Circuit design text data
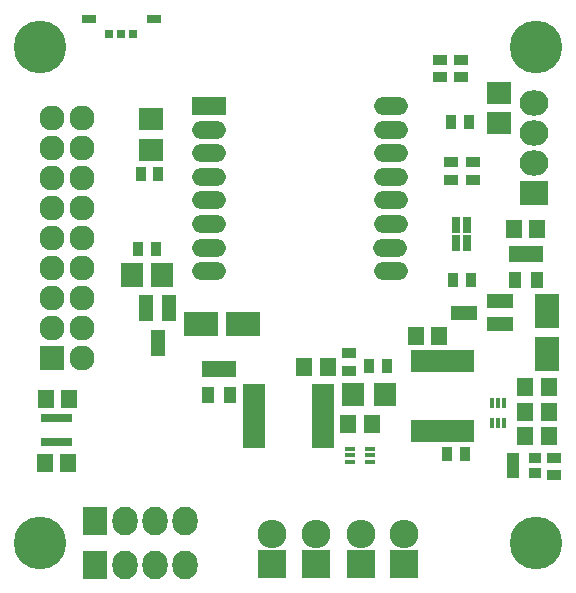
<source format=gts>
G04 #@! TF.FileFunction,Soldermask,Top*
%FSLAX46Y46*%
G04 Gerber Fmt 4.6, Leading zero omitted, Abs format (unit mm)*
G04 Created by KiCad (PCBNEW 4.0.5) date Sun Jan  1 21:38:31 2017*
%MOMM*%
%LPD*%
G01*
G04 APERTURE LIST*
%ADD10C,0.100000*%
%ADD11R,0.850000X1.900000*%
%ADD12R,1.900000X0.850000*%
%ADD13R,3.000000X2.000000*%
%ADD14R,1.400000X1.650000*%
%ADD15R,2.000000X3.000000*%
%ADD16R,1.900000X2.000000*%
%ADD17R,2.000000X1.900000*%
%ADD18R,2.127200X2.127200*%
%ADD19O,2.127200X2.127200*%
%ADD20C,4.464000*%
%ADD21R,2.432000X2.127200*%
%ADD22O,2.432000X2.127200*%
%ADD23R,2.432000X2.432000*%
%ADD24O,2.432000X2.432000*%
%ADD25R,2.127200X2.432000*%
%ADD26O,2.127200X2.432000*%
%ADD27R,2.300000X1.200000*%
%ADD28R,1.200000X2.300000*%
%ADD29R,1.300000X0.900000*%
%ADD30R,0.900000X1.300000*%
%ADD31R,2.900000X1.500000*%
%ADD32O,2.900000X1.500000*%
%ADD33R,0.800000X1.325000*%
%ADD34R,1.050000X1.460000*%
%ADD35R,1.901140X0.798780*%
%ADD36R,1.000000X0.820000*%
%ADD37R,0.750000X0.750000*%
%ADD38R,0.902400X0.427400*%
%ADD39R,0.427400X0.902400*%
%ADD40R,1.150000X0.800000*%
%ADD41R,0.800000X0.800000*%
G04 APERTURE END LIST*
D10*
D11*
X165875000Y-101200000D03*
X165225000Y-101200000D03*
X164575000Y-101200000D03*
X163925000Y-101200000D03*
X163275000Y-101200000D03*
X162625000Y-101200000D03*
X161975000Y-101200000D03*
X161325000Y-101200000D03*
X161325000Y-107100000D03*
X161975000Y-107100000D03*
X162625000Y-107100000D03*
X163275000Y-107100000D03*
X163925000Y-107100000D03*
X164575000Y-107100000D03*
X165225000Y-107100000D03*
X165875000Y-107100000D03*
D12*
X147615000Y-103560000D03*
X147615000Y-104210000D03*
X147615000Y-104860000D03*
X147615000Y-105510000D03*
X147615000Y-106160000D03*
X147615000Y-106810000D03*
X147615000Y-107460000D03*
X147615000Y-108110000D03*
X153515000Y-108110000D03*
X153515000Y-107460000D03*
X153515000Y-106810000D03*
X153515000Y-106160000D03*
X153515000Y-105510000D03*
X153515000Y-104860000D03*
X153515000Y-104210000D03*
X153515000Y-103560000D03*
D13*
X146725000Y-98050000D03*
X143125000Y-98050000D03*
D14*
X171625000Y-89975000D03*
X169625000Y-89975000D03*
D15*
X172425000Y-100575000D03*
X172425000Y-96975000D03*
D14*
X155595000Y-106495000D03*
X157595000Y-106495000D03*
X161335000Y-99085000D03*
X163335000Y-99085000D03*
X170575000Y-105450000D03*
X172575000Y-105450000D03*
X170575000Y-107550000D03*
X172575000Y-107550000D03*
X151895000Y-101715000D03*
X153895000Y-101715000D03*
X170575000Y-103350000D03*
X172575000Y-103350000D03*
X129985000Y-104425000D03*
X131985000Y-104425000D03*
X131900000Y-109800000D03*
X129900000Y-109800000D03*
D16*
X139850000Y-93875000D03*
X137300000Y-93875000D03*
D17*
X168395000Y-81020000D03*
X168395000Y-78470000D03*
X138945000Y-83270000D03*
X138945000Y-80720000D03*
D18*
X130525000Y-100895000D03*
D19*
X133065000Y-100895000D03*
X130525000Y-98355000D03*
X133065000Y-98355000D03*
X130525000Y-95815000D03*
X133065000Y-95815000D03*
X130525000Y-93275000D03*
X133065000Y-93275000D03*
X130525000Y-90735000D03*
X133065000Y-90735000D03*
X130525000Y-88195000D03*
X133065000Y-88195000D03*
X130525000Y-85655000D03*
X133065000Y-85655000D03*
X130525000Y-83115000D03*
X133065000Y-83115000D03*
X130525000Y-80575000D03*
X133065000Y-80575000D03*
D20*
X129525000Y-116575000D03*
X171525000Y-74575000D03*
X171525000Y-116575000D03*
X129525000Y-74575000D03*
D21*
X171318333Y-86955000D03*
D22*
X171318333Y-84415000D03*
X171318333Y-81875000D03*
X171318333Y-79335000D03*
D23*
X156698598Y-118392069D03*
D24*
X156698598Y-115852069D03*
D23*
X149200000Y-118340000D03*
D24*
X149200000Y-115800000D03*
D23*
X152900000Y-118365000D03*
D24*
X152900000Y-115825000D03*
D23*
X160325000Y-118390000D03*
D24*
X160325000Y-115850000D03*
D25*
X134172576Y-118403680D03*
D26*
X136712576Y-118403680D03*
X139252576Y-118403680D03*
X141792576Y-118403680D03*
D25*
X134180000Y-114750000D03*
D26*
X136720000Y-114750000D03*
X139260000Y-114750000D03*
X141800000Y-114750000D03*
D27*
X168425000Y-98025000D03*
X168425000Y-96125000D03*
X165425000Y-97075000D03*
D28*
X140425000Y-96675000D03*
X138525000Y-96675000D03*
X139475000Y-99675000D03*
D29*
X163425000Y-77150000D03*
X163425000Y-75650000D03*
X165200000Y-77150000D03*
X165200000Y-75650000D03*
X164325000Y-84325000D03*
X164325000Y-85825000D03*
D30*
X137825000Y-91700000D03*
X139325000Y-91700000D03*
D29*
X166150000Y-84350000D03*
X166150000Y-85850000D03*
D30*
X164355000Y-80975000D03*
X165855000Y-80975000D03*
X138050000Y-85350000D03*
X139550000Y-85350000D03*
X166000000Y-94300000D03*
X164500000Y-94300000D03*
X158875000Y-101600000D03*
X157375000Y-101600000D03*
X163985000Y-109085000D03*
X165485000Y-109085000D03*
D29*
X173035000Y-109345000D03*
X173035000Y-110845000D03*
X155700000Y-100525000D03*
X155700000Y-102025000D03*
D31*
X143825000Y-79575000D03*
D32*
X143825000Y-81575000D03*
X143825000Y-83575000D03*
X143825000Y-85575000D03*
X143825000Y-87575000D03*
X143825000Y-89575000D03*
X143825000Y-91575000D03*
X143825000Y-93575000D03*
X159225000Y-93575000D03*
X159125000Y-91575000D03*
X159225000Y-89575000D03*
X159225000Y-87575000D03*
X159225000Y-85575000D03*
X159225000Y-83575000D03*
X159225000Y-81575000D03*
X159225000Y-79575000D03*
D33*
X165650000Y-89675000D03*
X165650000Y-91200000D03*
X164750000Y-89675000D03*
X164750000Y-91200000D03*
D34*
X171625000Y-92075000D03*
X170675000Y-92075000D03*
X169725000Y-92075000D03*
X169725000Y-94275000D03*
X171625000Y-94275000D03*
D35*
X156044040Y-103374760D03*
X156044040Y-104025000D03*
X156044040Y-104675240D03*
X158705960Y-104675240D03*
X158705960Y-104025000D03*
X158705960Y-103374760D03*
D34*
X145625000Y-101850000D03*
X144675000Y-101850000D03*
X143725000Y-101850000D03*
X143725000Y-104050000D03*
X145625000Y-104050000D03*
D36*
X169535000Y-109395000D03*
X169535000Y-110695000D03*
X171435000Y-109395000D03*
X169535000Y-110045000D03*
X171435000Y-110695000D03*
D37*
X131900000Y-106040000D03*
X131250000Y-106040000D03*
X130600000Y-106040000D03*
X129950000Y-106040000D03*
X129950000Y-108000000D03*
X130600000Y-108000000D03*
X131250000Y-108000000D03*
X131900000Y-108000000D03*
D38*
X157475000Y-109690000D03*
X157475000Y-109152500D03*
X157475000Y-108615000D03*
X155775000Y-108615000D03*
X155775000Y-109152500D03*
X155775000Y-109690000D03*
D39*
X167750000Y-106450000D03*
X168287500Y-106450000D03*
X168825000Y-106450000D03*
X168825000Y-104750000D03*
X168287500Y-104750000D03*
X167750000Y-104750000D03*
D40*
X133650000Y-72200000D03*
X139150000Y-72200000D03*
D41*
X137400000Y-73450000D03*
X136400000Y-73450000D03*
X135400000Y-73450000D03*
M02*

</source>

==

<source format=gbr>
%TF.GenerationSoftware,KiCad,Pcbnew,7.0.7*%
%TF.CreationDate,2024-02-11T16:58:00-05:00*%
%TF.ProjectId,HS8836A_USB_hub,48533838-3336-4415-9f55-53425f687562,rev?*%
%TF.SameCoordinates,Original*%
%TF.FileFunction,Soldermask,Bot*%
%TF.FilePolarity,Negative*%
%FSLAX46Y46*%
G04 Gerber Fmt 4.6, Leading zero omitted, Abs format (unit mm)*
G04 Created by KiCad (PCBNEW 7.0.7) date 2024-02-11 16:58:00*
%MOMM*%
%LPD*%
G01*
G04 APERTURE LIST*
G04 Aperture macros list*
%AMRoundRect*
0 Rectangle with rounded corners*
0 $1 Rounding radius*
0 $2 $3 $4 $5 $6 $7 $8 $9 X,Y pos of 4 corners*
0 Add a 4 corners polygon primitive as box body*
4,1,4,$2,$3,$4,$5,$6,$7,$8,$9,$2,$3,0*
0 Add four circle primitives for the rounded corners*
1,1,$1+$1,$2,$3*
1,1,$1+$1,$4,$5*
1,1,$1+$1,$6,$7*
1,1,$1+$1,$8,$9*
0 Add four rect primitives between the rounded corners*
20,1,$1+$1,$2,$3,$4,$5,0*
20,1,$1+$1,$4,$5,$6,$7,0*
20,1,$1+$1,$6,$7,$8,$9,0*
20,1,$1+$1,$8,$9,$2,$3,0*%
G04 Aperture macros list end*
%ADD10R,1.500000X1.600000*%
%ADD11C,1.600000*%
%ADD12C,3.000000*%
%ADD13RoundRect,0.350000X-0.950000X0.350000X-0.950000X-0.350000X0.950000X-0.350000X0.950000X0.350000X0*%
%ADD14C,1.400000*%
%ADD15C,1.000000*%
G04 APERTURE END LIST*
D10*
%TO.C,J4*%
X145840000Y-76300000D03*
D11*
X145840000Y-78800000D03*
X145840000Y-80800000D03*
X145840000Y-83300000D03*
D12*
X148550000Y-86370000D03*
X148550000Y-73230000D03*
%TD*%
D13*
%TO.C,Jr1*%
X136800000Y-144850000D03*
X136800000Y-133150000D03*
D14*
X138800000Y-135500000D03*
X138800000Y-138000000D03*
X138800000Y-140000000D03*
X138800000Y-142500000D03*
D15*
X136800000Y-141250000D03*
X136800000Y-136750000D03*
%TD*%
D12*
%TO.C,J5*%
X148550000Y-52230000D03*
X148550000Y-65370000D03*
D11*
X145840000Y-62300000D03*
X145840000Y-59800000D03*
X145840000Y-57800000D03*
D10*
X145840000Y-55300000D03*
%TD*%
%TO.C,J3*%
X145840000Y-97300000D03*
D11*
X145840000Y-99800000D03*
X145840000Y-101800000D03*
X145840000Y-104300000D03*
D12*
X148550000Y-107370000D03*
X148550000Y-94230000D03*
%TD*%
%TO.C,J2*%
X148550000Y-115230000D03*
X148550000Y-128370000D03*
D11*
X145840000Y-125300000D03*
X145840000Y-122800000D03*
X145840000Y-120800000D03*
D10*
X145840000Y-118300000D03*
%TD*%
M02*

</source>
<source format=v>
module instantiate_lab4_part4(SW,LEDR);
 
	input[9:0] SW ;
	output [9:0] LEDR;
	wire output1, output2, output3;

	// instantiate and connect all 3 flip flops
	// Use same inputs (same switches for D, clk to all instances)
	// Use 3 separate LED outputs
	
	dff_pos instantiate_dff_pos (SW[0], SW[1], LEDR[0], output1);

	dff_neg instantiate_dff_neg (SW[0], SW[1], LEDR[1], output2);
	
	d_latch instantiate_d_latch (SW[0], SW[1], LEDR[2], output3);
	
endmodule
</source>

=== What this task involves ===
Among the records above, find the lines that contain "FileFunction" and copy every one.

=== Written solution ===
G04 #@! TF.FileFunction,Soldermask,Top*
%TF.FileFunction,Soldermask,Bot*%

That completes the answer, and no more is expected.